JERUSALEM - Christians prayed at an ancient church and sang in a garden outside the walls of Jerusalem's Old City as they marked Easter Sunday in the city where they believe Jesus was crucified and resurrected.
The city buzzed with religious activity. Orthodox Christians, who observe a different calendar, marked Palm Sunday, and thousands of Jewish worshippers celebrating the Passover festival thronged a plaza opposite the Western Wall for a traditional blessing.
Roman Catholics held Mass at the Church of the Holy Sepulcher, traditionally believed to mark the site where Jesus was crucified, buried and then resurrected on Easter Sunday. Brown-robed friars marched into the church to the sound of bagpipes, followed by clergymen in purple capes and others bearing crosses.
Pilgrims stood by, some filming with small video cameras. The scene outside the church was broadcast to believers worldwide over the Internet by the Florida-based U.S. company, IPrayTV.com.
Another group of pilgrims, however, chose to mark Easter Sunday outside the walls of the Old City at the Garden Tomb, which some Protestants sanctify as an alternative site for the last events of Jesus' life.
Protestant groups from the U.S., the Philippines and elsewhere gathered at the garden, swaying and singing along with a Christian rock band and listening to a sermon from Peter Wells, who heads the Garden Tomb Association.
"Risen lord Jesus, the lamb upon the throne, we join with all of heaven in declaring your glory," Wells said. "We welcome you to our resurrection garden, and invite you to have your way among us. As we celebrate today, and as we serve you tomorrow, we rejoice that you conquered sin, death and the grave, and that now you reign victorious, forever glorious."

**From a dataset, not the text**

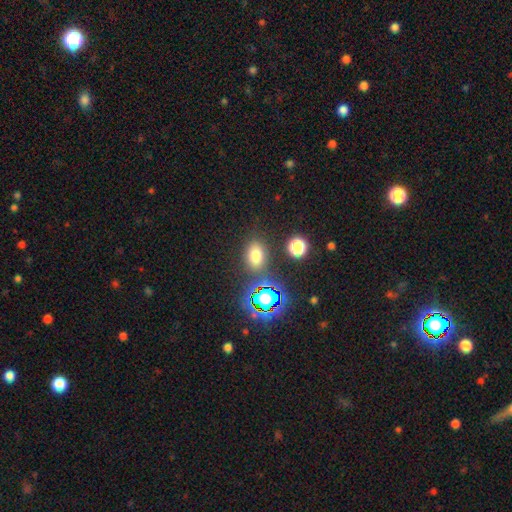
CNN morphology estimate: Overall: smooth (67%). How rounded: in between (72%). Merging: none (79%).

Also Sunday morning, Orthodox priests in black robes and beards and carrying palm fronds filed into the Holy Sepulcher for their Palm Sunday ceremony. The Holy Sepulcher is shared by Catholic, Orthodox and Armenian Christians, along with several smaller sects.
Palm Sunday marks the day Jesus entered Jerusalem and was greeted by cheering crowds with palm fronds.
Not far away, in a plaza opposite the 2,000-year-old stones of the Western Wall, Jews gathered for the traditional priestly blessing, a remnant of ritual from the biblical Jewish Temple. The Western Wall, a retaining wall from the Second Temple, is the holiest site where Jews can pray.
Covered in white prayer shawls, descendants of the Temple's priestly class blessed the assembled worshippers: "May God lift his countenance upon you and may he give you peace."